Problem requirements: Retype the material below character for character, omitting the pictures.

(Records from a collection)

..............................

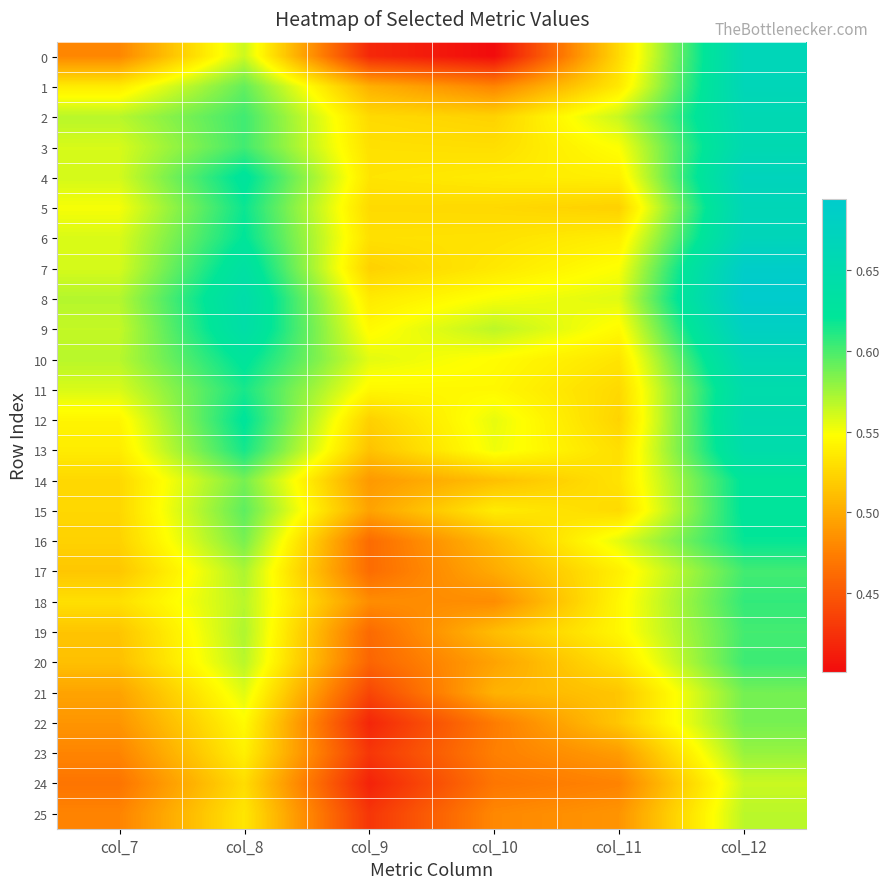

Reading left to right, what are all the values shown in this chart?

0: col_7=0.5	col_8=0.6	col_9=0.4	col_10=0.4	col_11=0.5	col_12=0.7
1: col_7=0.5	col_8=0.6	col_9=0.5	col_10=0.5	col_11=0.5	col_12=0.7
2: col_7=0.6	col_8=0.6	col_9=0.5	col_10=0.5	col_11=0.6	col_12=0.7
3: col_7=0.6	col_8=0.6	col_9=0.5	col_10=0.5	col_11=0.5	col_12=0.7
4: col_7=0.6	col_8=0.6	col_9=0.5	col_10=0.5	col_11=0.5	col_12=0.7
5: col_7=0.6	col_8=0.6	col_9=0.5	col_10=0.5	col_11=0.5	col_12=0.7
6: col_7=0.6	col_8=0.6	col_9=0.5	col_10=0.5	col_11=0.5	col_12=0.7
7: col_7=0.6	col_8=0.6	col_9=0.5	col_10=0.5	col_11=0.5	col_12=0.7
8: col_7=0.6	col_8=0.6	col_9=0.5	col_10=0.5	col_11=0.6	col_12=0.7
9: col_7=0.6	col_8=0.6	col_9=0.5	col_10=0.6	col_11=0.5	col_12=0.7
10: col_7=0.6	col_8=0.6	col_9=0.6	col_10=0.5	col_11=0.5	col_12=0.7
11: col_7=0.6	col_8=0.6	col_9=0.5	col_10=0.5	col_11=0.5	col_12=0.6
12: col_7=0.5	col_8=0.6	col_9=0.5	col_10=0.6	col_11=0.5	col_12=0.7
13: col_7=0.5	col_8=0.6	col_9=0.5	col_10=0.6	col_11=0.5	col_12=0.6
14: col_7=0.5	col_8=0.6	col_9=0.5	col_10=0.5	col_11=0.5	col_12=0.6
15: col_7=0.5	col_8=0.6	col_9=0.5	col_10=0.5	col_11=0.5	col_12=0.6
16: col_7=0.5	col_8=0.6	col_9=0.5	col_10=0.5	col_11=0.6	col_12=0.6
17: col_7=0.5	col_8=0.6	col_9=0.5	col_10=0.5	col_11=0.5	col_12=0.6
18: col_7=0.5	col_8=0.6	col_9=0.5	col_10=0.5	col_11=0.5	col_12=0.6
19: col_7=0.5	col_8=0.6	col_9=0.5	col_10=0.5	col_11=0.5	col_12=0.6
20: col_7=0.5	col_8=0.6	col_9=0.5	col_10=0.5	col_11=0.5	col_12=0.6
21: col_7=0.5	col_8=0.6	col_9=0.4	col_10=0.5	col_11=0.5	col_12=0.6
22: col_7=0.5	col_8=0.5	col_9=0.4	col_10=0.5	col_11=0.5	col_12=0.6
23: col_7=0.5	col_8=0.5	col_9=0.4	col_10=0.5	col_11=0.5	col_12=0.6
24: col_7=0.5	col_8=0.5	col_9=0.4	col_10=0.5	col_11=0.5	col_12=0.6
25: col_7=0.5	col_8=0.5	col_9=0.4	col_10=0.5	col_11=0.5	col_12=0.6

..............................

Response area:
Reading left to right, what are all the values shown in this chart?

0: col_7=0.5	col_8=0.6	col_9=0.4	col_10=0.4	col_11=0.5	col_12=0.7
1: col_7=0.5	col_8=0.6	col_9=0.5	col_10=0.5	col_11=0.5	col_12=0.7
2: col_7=0.6	col_8=0.6	col_9=0.5	col_10=0.5	col_11=0.6	col_12=0.7
3: col_7=0.6	col_8=0.6	col_9=0.5	col_10=0.5	col_11=0.5	col_12=0.7
4: col_7=0.6	col_8=0.6	col_9=0.5	col_10=0.5	col_11=0.5	col_12=0.7
5: col_7=0.6	col_8=0.6	col_9=0.5	col_10=0.5	col_11=0.5	col_12=0.7
6: col_7=0.6	col_8=0.6	col_9=0.5	col_10=0.5	col_11=0.5	col_12=0.7
7: col_7=0.6	col_8=0.6	col_9=0.5	col_10=0.5	col_11=0.5	col_12=0.7
8: col_7=0.6	col_8=0.6	col_9=0.5	col_10=0.5	col_11=0.6	col_12=0.7
9: col_7=0.6	col_8=0.6	col_9=0.5	col_10=0.6	col_11=0.5	col_12=0.7
10: col_7=0.6	col_8=0.6	col_9=0.6	col_10=0.5	col_11=0.5	col_12=0.7
11: col_7=0.6	col_8=0.6	col_9=0.5	col_10=0.5	col_11=0.5	col_12=0.6
12: col_7=0.5	col_8=0.6	col_9=0.5	col_10=0.6	col_11=0.5	col_12=0.7
13: col_7=0.5	col_8=0.6	col_9=0.5	col_10=0.6	col_11=0.5	col_12=0.6
14: col_7=0.5	col_8=0.6	col_9=0.5	col_10=0.5	col_11=0.5	col_12=0.6
15: col_7=0.5	col_8=0.6	col_9=0.5	col_10=0.5	col_11=0.5	col_12=0.6
16: col_7=0.5	col_8=0.6	col_9=0.5	col_10=0.5	col_11=0.6	col_12=0.6
17: col_7=0.5	col_8=0.6	col_9=0.5	col_10=0.5	col_11=0.5	col_12=0.6
18: col_7=0.5	col_8=0.6	col_9=0.5	col_10=0.5	col_11=0.5	col_12=0.6
19: col_7=0.5	col_8=0.6	col_9=0.5	col_10=0.5	col_11=0.5	col_12=0.6
20: col_7=0.5	col_8=0.6	col_9=0.5	col_10=0.5	col_11=0.5	col_12=0.6
21: col_7=0.5	col_8=0.6	col_9=0.4	col_10=0.5	col_11=0.5	col_12=0.6
22: col_7=0.5	col_8=0.5	col_9=0.4	col_10=0.5	col_11=0.5	col_12=0.6
23: col_7=0.5	col_8=0.5	col_9=0.4	col_10=0.5	col_11=0.5	col_12=0.6
24: col_7=0.5	col_8=0.5	col_9=0.4	col_10=0.5	col_11=0.5	col_12=0.6
25: col_7=0.5	col_8=0.5	col_9=0.4	col_10=0.5	col_11=0.5	col_12=0.6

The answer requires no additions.